14. In accordance with the provisions of the GDPR, any person whose personal data we process as a Data Controller has the right to:
a) to be informed of the processing of personal data referred to in article 12 of the GDPR,
b) access to their personal data, as referred to in article 15 of the GDPR,
c) the rectification, completion, updating, amendment of personal data referred to in article 16 of the GDPR,
d) the erasure of data (right to be forgotten) referred to in article 17 of the GDPR,
e) the restriction of processing referred to in article 18 of the GDPR,
f) data portability as referred to in article 20 of the GDPR,
g) to object to the processing of personal data, as referred to in article 21 of the GDPR,
h) where the legal basis is consent, the right to withdraw consent at any time without affecting the lawfulness of the processing carried out on the basis of consent before its withdrawal, as referred to in article 7(3) of the GDPR,
i) not to be subject to the profiling referred to in article 22 in conjunction with article 4 point 4 of the GDPR,
j) to lodge a complaint with the supervisory authority (i.e. the President of the Office for the Protection of Personal Data) referred to in article 77 of the GDPR.
15. If you wish to exercise your rights under the preceding paragraph, please send a message by e-mail to the e-mail address or in writing to the postal address indicated in point 3.
16. Each identified security breach shall be documented and, in the event of the occurrence of one of the situations set out in the provisions of the GDPR or the Act, the data subjects and, if applicable, the President of the Data Protection Authority shall be informed of such security breach.

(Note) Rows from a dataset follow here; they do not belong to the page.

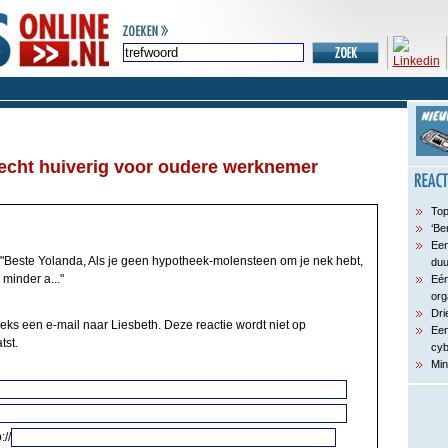
echt huiverig voor oudere werknemer
Top
‘Be
Een
"Beste Yolanda, Als je geen hypotheek-molensteen om je nek hebt,
du
 minder a..."
Eén
org
Dri
eeks een e-mail naar Liesbeth. Deze reactie wordt niet op
Een
tst.
cyb
Min
://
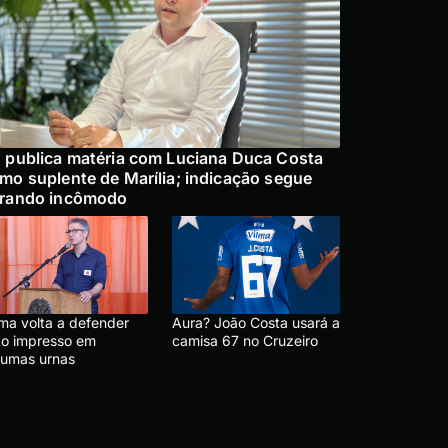
 publica matéria com Luciana Duca Costa
mo suplente de Marília; indicação segue
rando incômodo
ma volta a defender
Aura? João Costa usará a
to impresso em
camisa 67 no Cruzeiro
gumas urnas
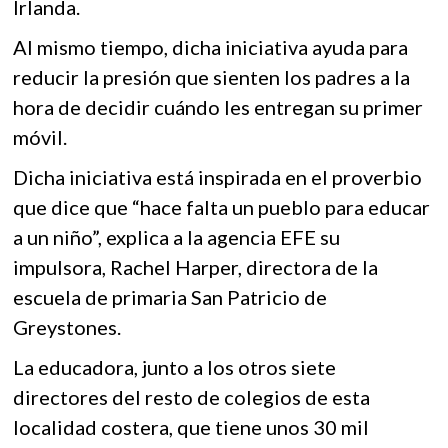
Irlanda.
Al mismo tiempo, dicha iniciativa ayuda para
reducir la presión que sienten los padres a la
hora de decidir cuándo les entregan su primer
móvil.
Dicha iniciativa está inspirada en el proverbio
que dice que “hace falta un pueblo para educar
a un niño”, explica a la agencia EFE su
impulsora, Rachel Harper, directora de la
escuela de primaria San Patricio de
Greystones.
La educadora, junto a los otros siete
directores del resto de colegios de esta
localidad costera, que tiene unos 30 mil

17. The Cookies Policy of the Website is a separate document available at the following address: https://www.iksoris.pl/polityka-plikow-cookies.html.
18. In matters not regulated by this Privacy Policy, the relevant provisions of generally applicable law shall apply accordingly. In the event of any inconsistency between the provisions of this Privacy Policy and the aforementioned regulations, these regulations shall prevail.